(Records from a collection)
+ + +
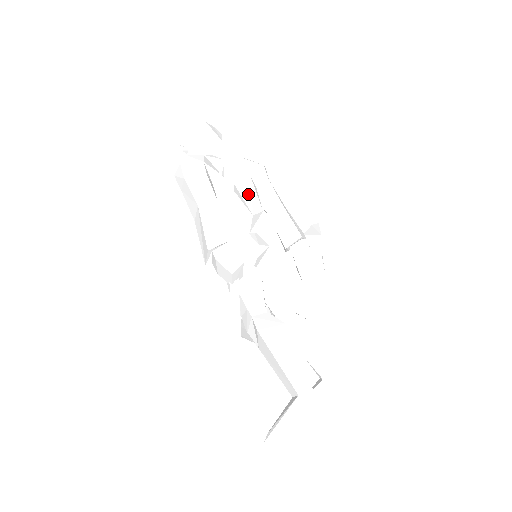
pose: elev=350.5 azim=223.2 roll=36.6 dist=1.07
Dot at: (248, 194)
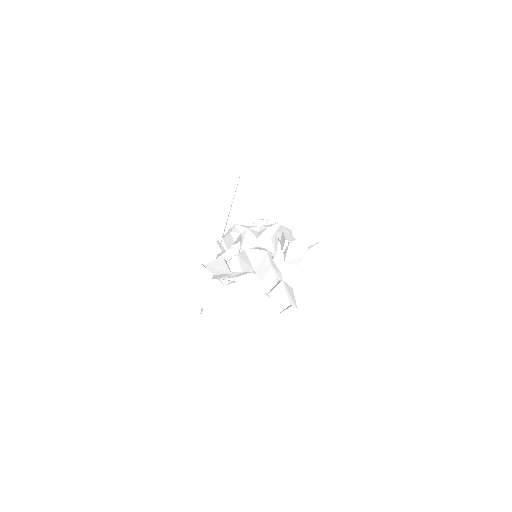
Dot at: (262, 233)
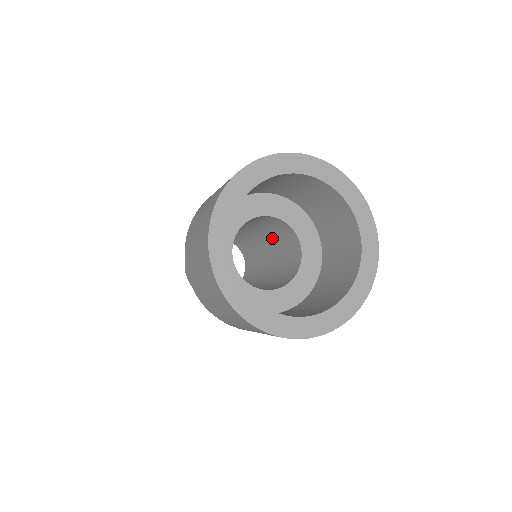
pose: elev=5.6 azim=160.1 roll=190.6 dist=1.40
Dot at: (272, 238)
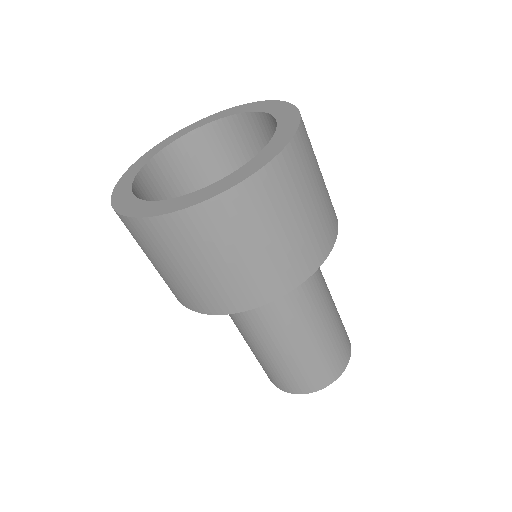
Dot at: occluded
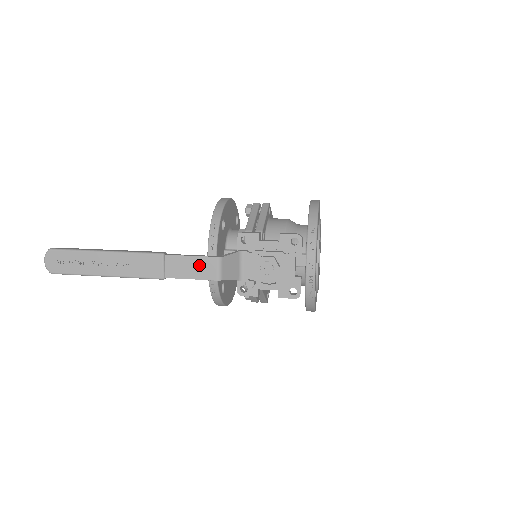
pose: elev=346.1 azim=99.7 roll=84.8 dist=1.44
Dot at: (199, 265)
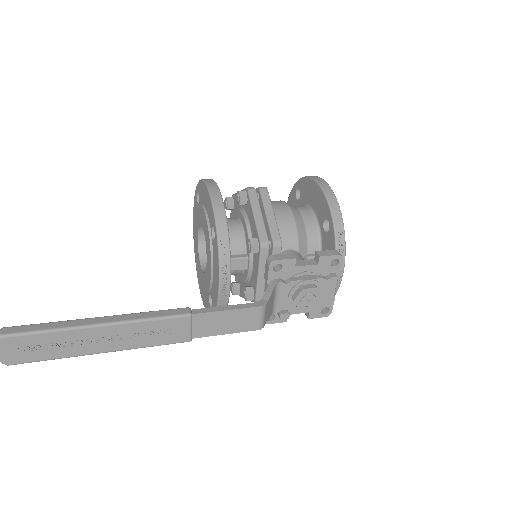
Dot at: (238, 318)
+ + +
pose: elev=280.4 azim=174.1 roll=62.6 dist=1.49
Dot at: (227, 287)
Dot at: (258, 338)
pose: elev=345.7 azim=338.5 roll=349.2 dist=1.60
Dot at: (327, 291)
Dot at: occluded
+ + +
Print every line from the one containing "pose: elev=5.6 azim=160.1" up to and including the one containing "Dot at: (238, 318)", and leave the pictures out.

pose: elev=5.6 azim=160.1 roll=190.6 dist=1.40
Dot at: (272, 238)
Dot at: occluded
pose: elev=346.1 azim=99.7 roll=84.8 dist=1.44
Dot at: (199, 265)
Dot at: (238, 318)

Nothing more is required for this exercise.